Während der Reporter des Kreisboten dies notiert, geschieht es denn auch schon: Eine Übergabe rollt heran, und fast hat man den Eindruck von großer weiter Welt beim Anblick der fünf Waggons. Hinter der kleinen Einheits-Rangierlok der Baureihe 80 läuft ein Wagen aus Bayern mit Hefeweizen aus der Kulmbacher Brauerei AG, die immerhin aufs Jahr 1846 zurückgeht – anders als der Wagen, der von moderner Bauart ist. "Pilsner Urquell muß man einfach im Angebot haben", kommentiert Dr. Schluck den zweiten Wagen, der, wie er es nennt, "die Mutter aller Pilsner" aus Böhmen bringt und wohl um die Jahrhundertwende in Prag gebaut wurde. Aus der entgegengesetzten Himmelsrichtung wird dänisches Bier geliefert. "Wußten Sie, daß jenes Tuborg Øl bereits seit 1875 gebraut wird?" Die Brauerei sei 1873 im Städtchen Fredericia im Osten Jütlands gegründet worden, erzählt Ingenieur Specht. "Bis heute braut man einmal im Jahr, nämlich im Mai, anläßlich des Firmengeburtstags das erste Bier nach, das sogenannte Rote Tuborg. Der Name leitet sich übrigens von 'Thuesborg' ab, dem Namen eines Kopenhagener Gasthofs, der sich dort befand, wo sich um 1690 diese 'Thuesburg' erhob."

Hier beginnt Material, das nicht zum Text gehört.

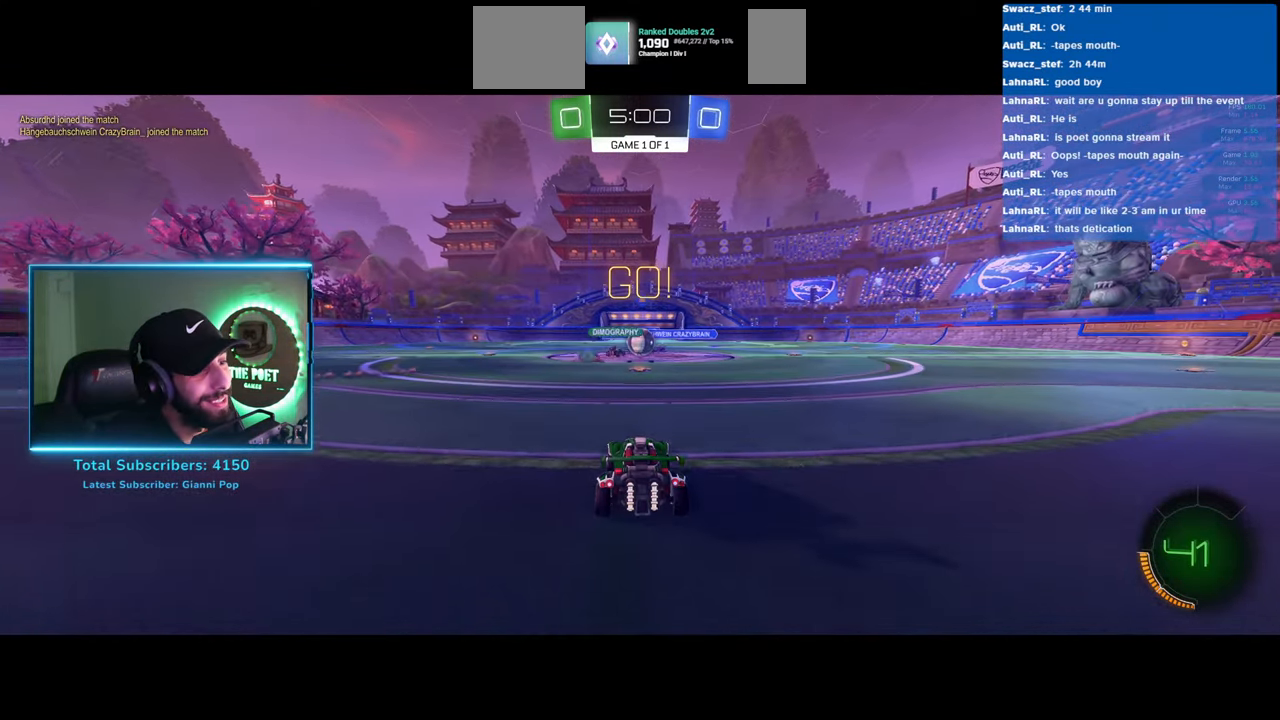
{"keys": ["a", "w"], "mouse": ["left"], "events": [[67, "a", "down"], [433, "mouse_left", "down"]]}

Die beiden letzten Wagen kommen aus Sachsen. "Über Radeberger Exportbier müssen wir wohl nicht sprechen", sagt Dr. Schluck, "das ist kein Bier, sondern eine Hausnummer." Mit 'Grenzquell' verhalte es sich da etwas anders. "Das wird in Wernesgrün im Vogtland hergestellt. Die Brauerei ist außerhalb Sachsens eher weniger bekannt, darum bieten wir das Bier unseren Kunden als Spezialität an." Aber man zolle der Marke den gebührenden Respekt, schiebt er noch nach: "Die Firmengründung geht immerhin auf das Jahr 1436 zurück!"